L'héritage de Recanati tient d'abord dans un livre : le Perush al ha-Torah, son commentaire kabbalistique de la Torah. C'est là son maître-ouvrage, et l'un des monuments des débuts de la Kabbale imprimée. Ce commentaire de la Torah constitue son œuvre majeure et compte parmi les plus anciennes œuvres imprimées de la Kabbale — une synthèse pionnière entre interprétation mystique et perspicacité halakhique.

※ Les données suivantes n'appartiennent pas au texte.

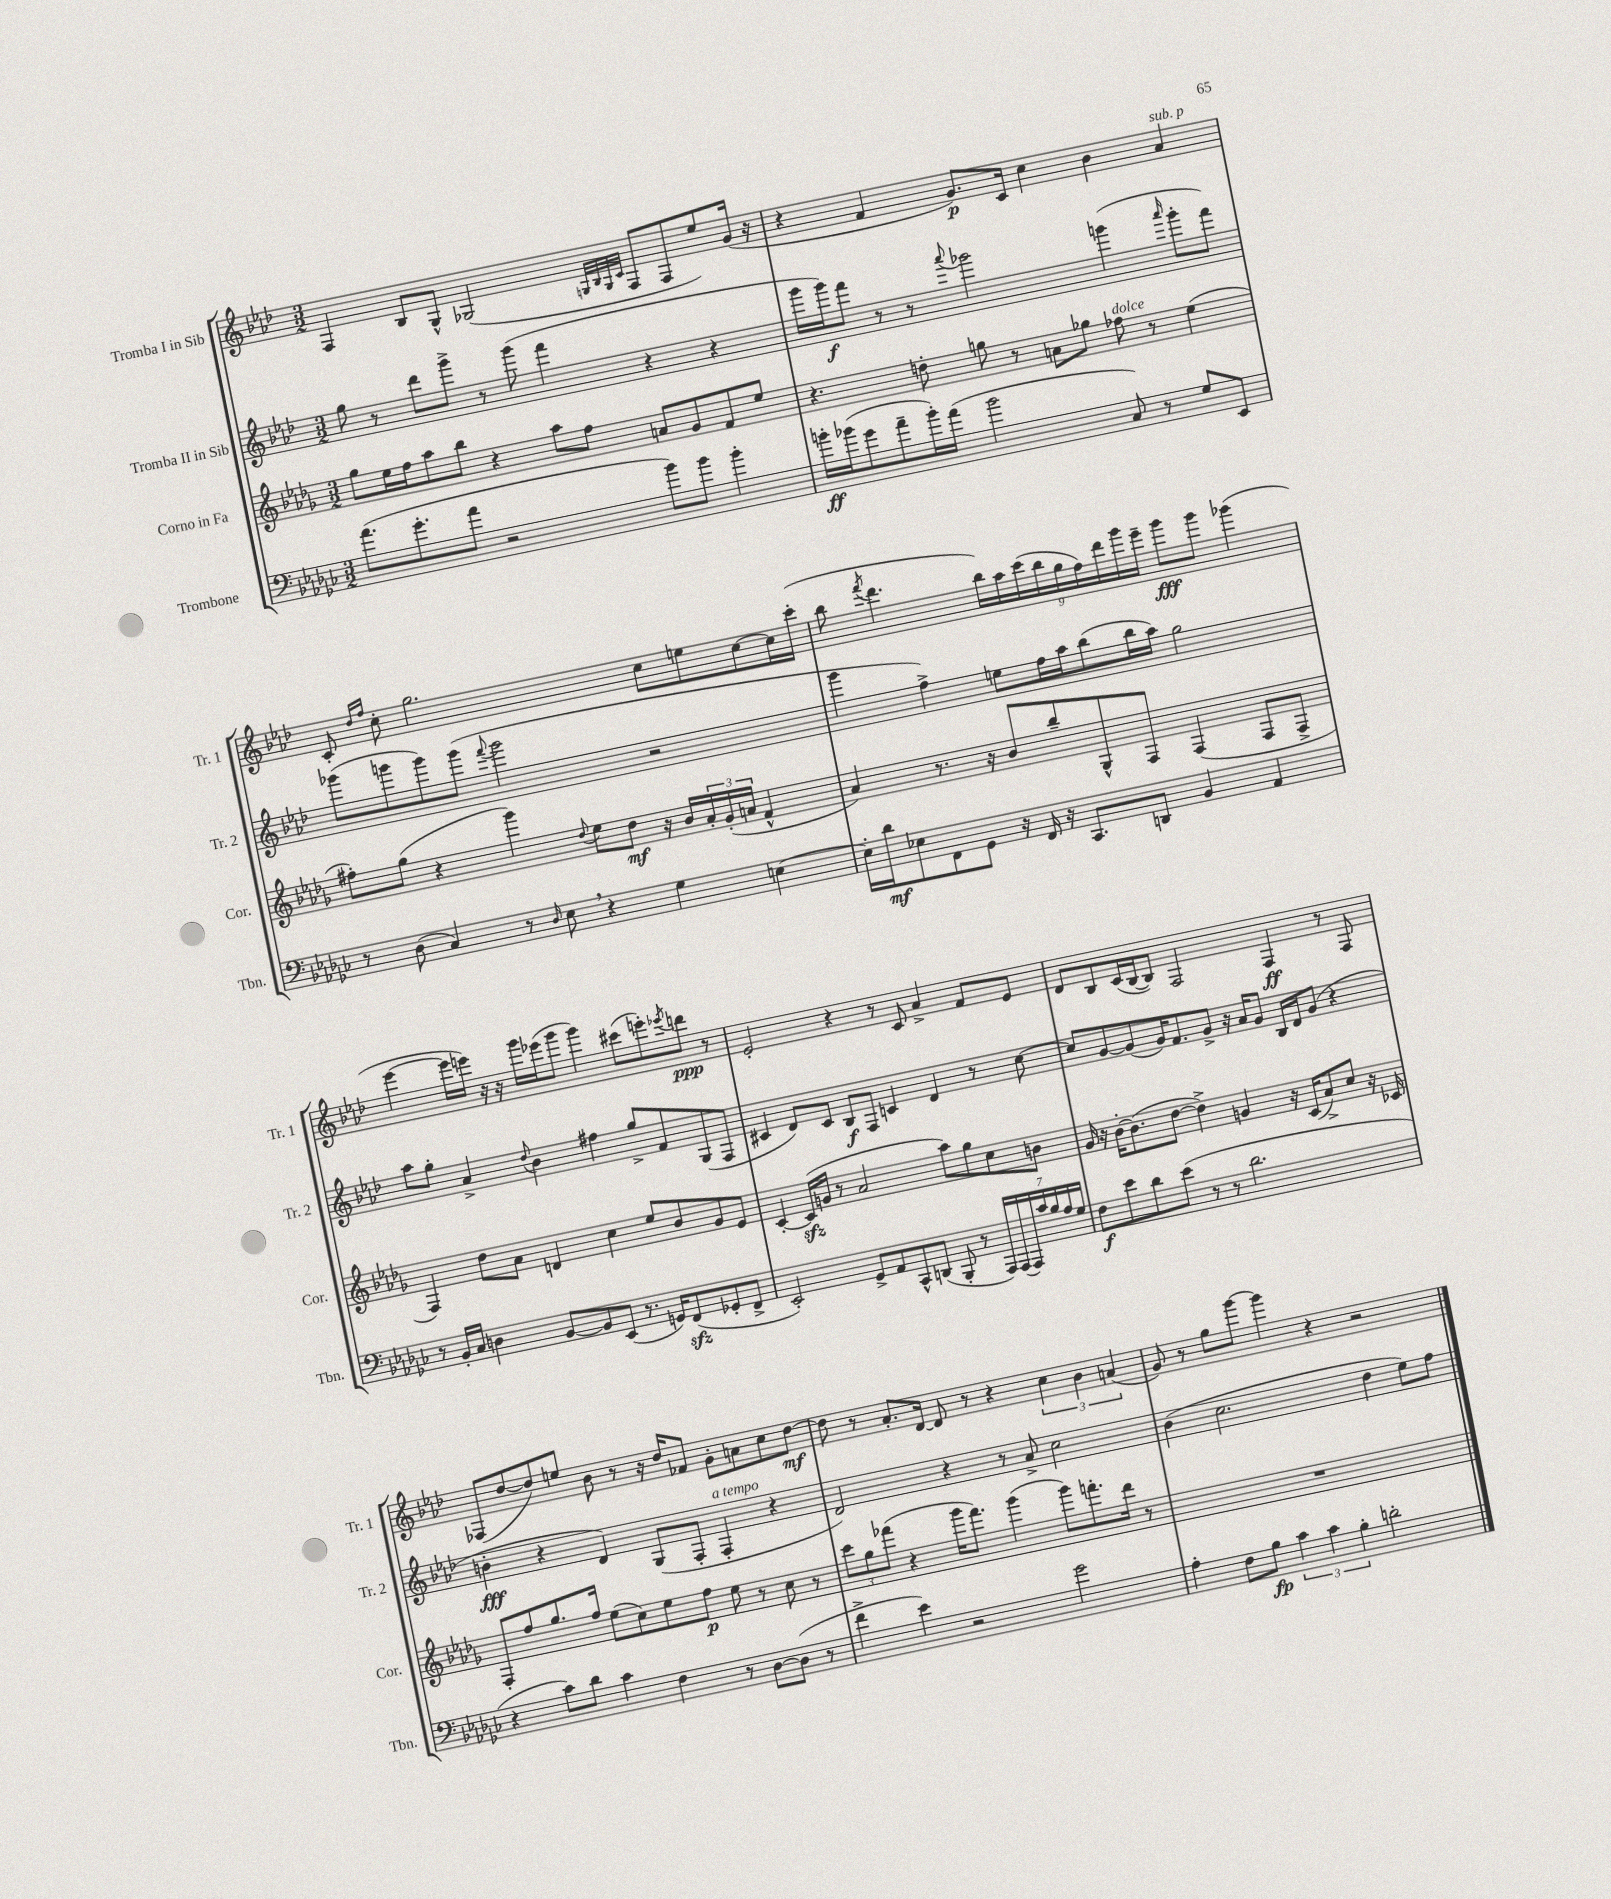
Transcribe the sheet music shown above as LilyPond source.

<<
\new StaffGroup <<
\new Staff = "s0" \with { instrumentName = "Tromba I in Sib" shortInstrumentName = "Tr. 1" } {
    \clef treble \key aes \major \numericTimeSignature \time 3/2
    f4 bes8 g8-^ ges2( \grace { g32 bes32 g32 c'32 } f8 f8 ees''8) g'16( r16 |
    r4 f'4 g'8.\p) c'16 c''4 bes'4 aes'4^\markup { \italic "sub. p" } |
    c'8-. \grace { des''16 f''16 } c''8-. g''2. c''8 e''8 c''8~ c''16 c'''16-.( |
    bes''8 \acciaccatura { f'''8 } des'''4. \tuplet 9/8 { bes''16) aes''16 c'''16( bes''16 g''16 f''16) des'''16 g'''16 ees'''16-- } g'''8\fff g'''8 ges'''4( |
    ees'''4~ ees'''16 e'''16) r16 r16 g'''16 ees'''16( g'''8 g'''4) cis'''8( e'''8-.) \acciaccatura { ees'''8 } d'''8\ppp r8 |
    ees'2-. r4 r8 c'8 aes'4-> f'8 ees'8 |
    des'8 bes8 c'16( bes16~ bes8) f2 f4\ff r8 f8 |
    fes8( des''8~ des''8) e''8 bes'8 r8 r16 des''16 fes'8 g'8-. a'8 c''8 des''8~\mf |
    des''8 r8 aes'8.-. des'16~ des'8 r8 r4 \tuplet 3/2 { c''4 bes'4 a'4( } |
    g'8) r8 g''8 g'''8~ g'''4 r4 r2 \bar "|." |
}
\new Staff = "s1" \with { instrumentName = "Tromba II in Sib" shortInstrumentName = "Tr. 2" } {
    \clef treble \key aes \major \numericTimeSignature \time 3/2
    g''8 r8 des'''8 g'''8-> r8 g'''8( f'''4 r4 r4 |
    g'''16 g'''16\f) f'''8 r8 r8 \appoggiatura { aes'''8 } ges'''2 g'''4( \grace { aes'''16 } g'''8-. f'''8) |
    ges'''8( g'''8 g'''8) g'''8( \appoggiatura { f'''8 } g'''2 r2 |
    g'''4 f''4->) e''8 f''16 aes''16 bes''8( bes''16 aes''16) g''2 |
    aes''8 g''8-. aes'4-> \appoggiatura { des''8 } bes'4 fis''4 g''8-> f'8 g8( f8 |
    cis'4 des'8) cis'8 bes8\f f8 c'4 des'4 r8 c''8~ |
    c''8 g'8~ g'8( g'16) f'8. g'8-> r16 aes'16 g'8 bes16 des'16 g'8( r4 |
    b'4-.\fff r4 des'4) g8( f8-. f4-.^\markup { \italic "a tempo" } r4 |
    des'2) r4 r8 aes'8-> c''2 |
    bes'4( c''2. des''4 ees''8) f''8 \bar "|." |
}
\new Staff = "s2" \with { instrumentName = "Corno in Fa" shortInstrumentName = "Cor." } {
    \clef treble \key des \major \numericTimeSignature \time 3/2
    ges''8 ees''16 f''16 aes''8 bes''8 r4 aes''8 f''8 a'8 ges'8 f'8 ees''8 |
    r4. d''8-. g''8 r8 a'8 ges''8 fes''8^\markup { \italic "dolce" } r8 ees''4( |
    fis''8-.) ges''8( r4 ges'''4) \appoggiatura { des''8 } ees''8 des''8\mf r16 bes'16 \tuplet 3/2 { aes'16-. ges'16-.( a'16 } f'4-^ |
    aes'4) r8. r16 bes'8 bes''8-- ges8-^ f8 f4( f8 f8-> |
    f4) des''8 aes'8 d'4 c''4 ees''8 bes'8 ges'8 ees'8 |
    c'4~-. c'16\sfz( g'16 r8 aes'2 aes''8) ges''8 c''8 b'8 |
    ges'16 r16 bes'16~-. bes'8.( des''8~ des''4->) g'4 r16 c'16( aes'8->) c''8 r16 ces'16 |
    f8-. f''8 ges''8. f''16 ees''8( c''8) ees''8 f''8\p ees''8 r8 c''8 r8 |
    \tuplet 3/2 { c'''8 ges''8 fes'''8( } r4 ges'''16 fes'''8.) ges'''4( ges'''8) f'''8.-. des'''16 r8 |
    R1. \bar "|." |
}
\new Staff = "s3" \with { instrumentName = "Trombone" shortInstrumentName = "Tbn." } {
    \clef bass \key ges \major \numericTimeSignature \time 3/2
    aes'8.( ges'8.-. aes'8 r2 bes'8) bes'8 bes'4-. |
    b'16-.\ff bes'16( ges'8 aes'8-- bes'16-.) aes'16( bes'2 ces8) r8 ges8 ees,8 |
    r8 des8( ces4) r8 \grace { des16 } ees8 \breathe r4 ges4 e4~ |
    e16-. des'16\mf ees8 f,8 ges,8 r16 f,16 r16 ces,8. d,8 bes,4 aes,4 |
    r8 bes,16-. ces16 d4 bes,8~ bes,8 ees,8( r8. g,16) f,8\sfz( ges,8-. f,8-> |
    ees,2-.) ges,8-> aes,8 ces,8-^ d,8( bes,,8-. r8 \tuplet 7/4 { aes,,16) aes,,16( aes,,16) ces'16 bes16 aes16 ges16 } |
    f8\f ees'8 des'8 ees'8( r8 r8 des'2. |
    r4 ces'8) des'8 ces'4 f4 r8 des8~ des8( r8 |
    f'4-> ees'4) r2 ges'2 |
    aes4-. f8 bes8\fp \tuplet 3/2 { ces'4 ces'4 bes4-. } d'2-. \bar "|." |
}
>>
>>
\layout { \context { \Score \remove "Bar_number_engraver" } }
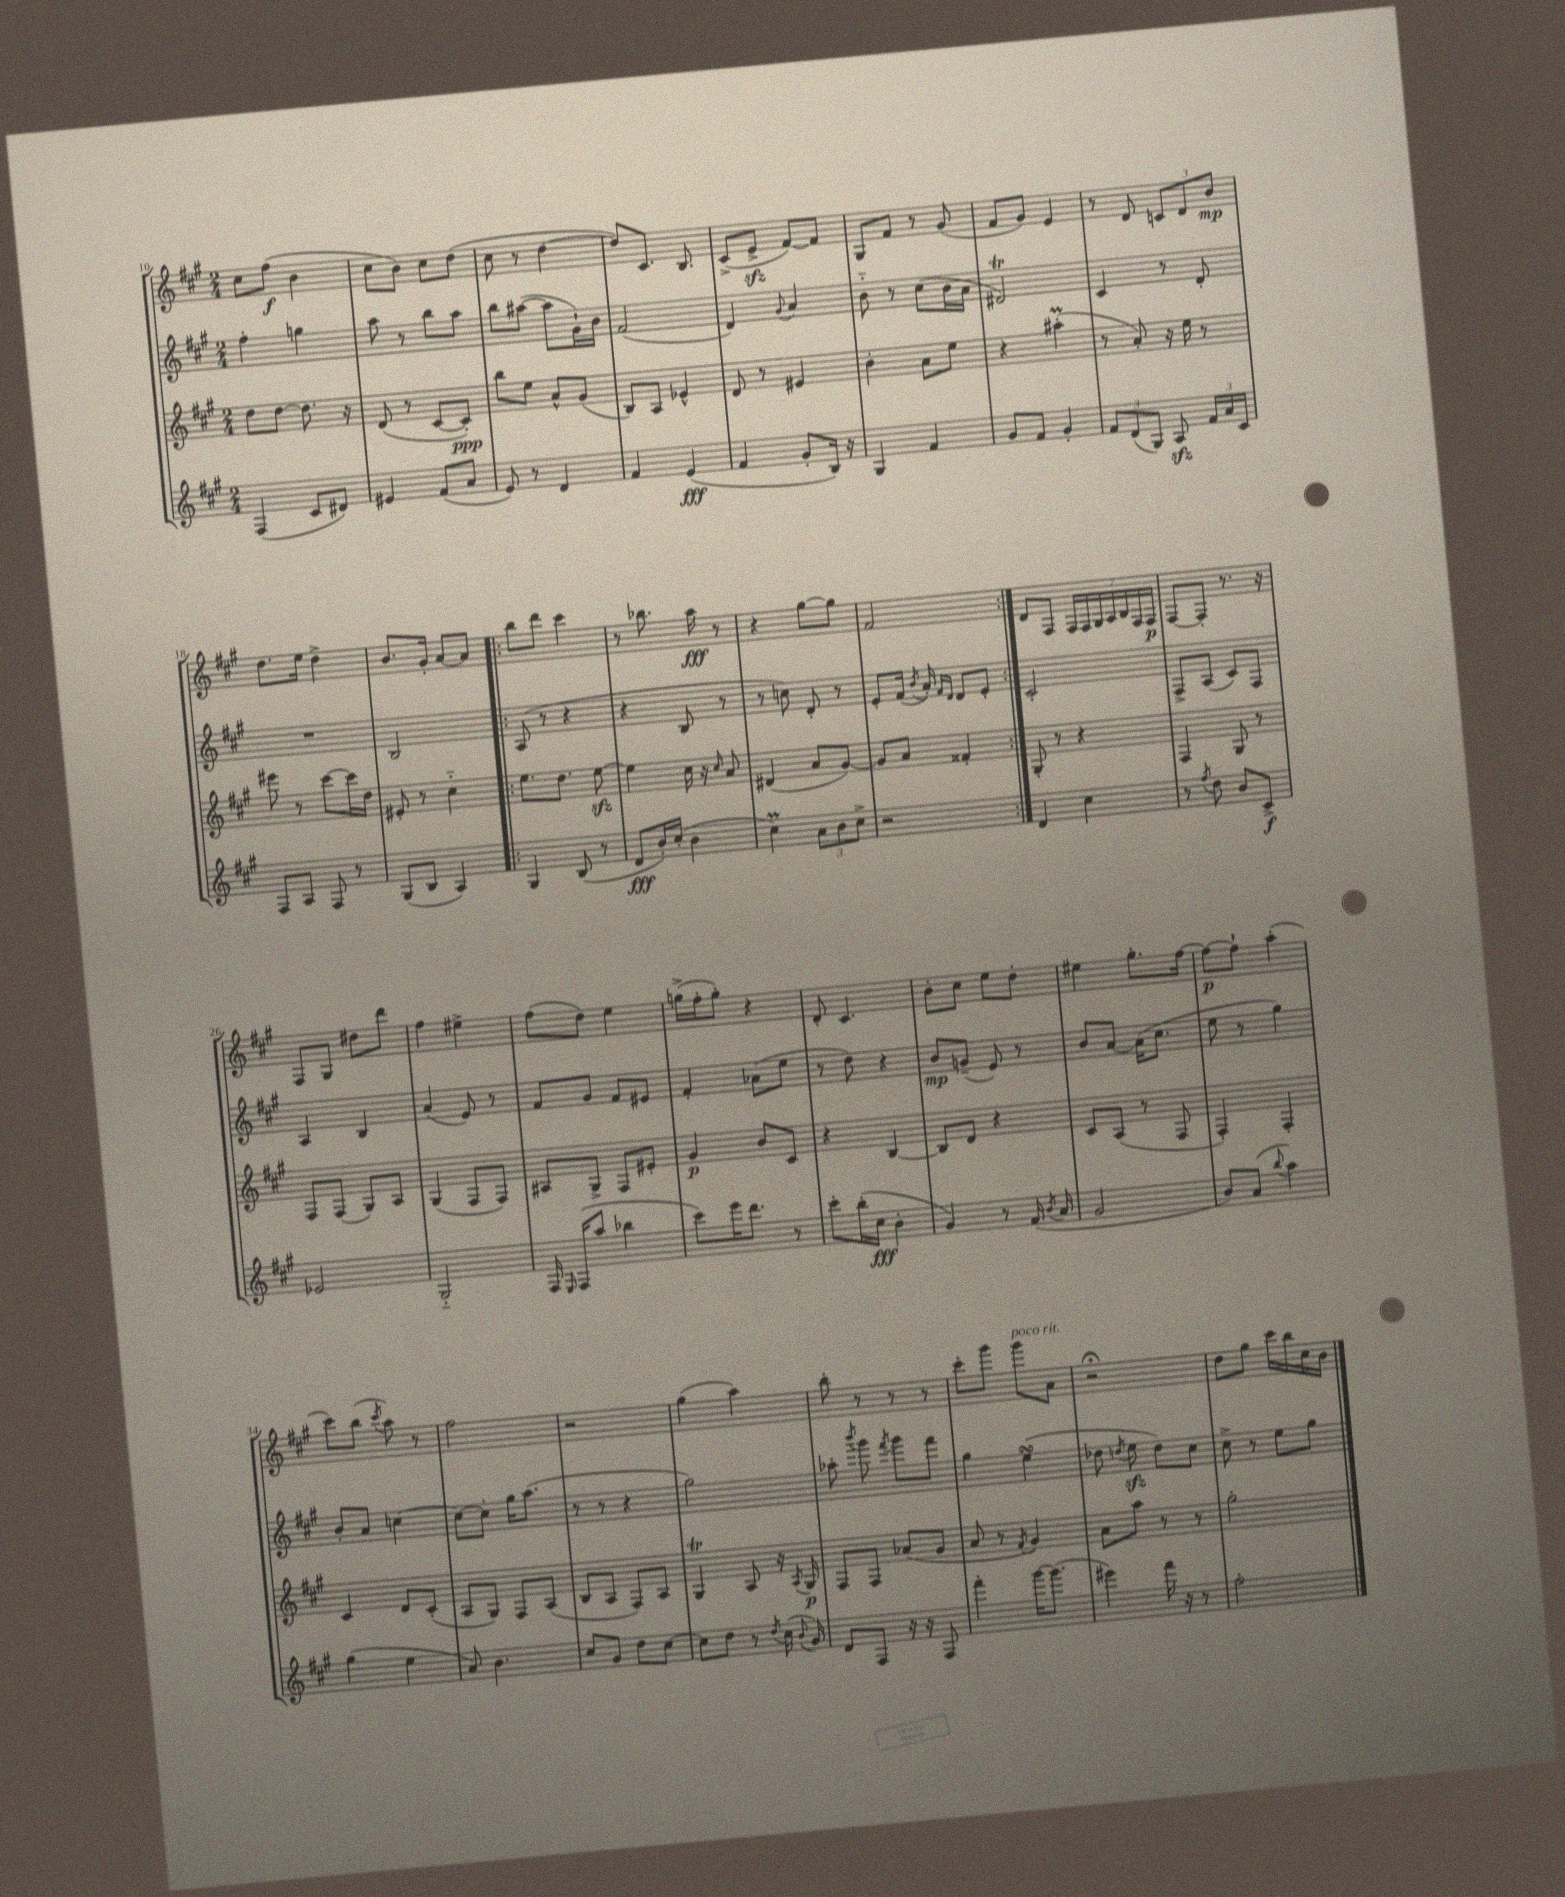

L'importance historique de ce commentaire tient à sa position de source. Recanati ne fut pas seulement un mystique parmi d'autres : il fut un passeur, celui qui fit entrer dans le corpus italien les grands textes de la mystique espagnole naissante. Ce commentaire du Pentateuque est imprégné des conceptions nouvelles des premiers kabbalistes, et il est le premier de son genre : le premier à citer le Zohar et le Bahir, dont il fournit un grand nombre de citations accompagnées de leurs interprétations. Faire du Zohar et du Sefer ha-Bahir la matière d'un commentaire suivi de la Torah, c'était accomplir un geste de transmission d'une portée considérable — porter en Italie ce que l'Espagne kabbalistique avait produit de plus neuf.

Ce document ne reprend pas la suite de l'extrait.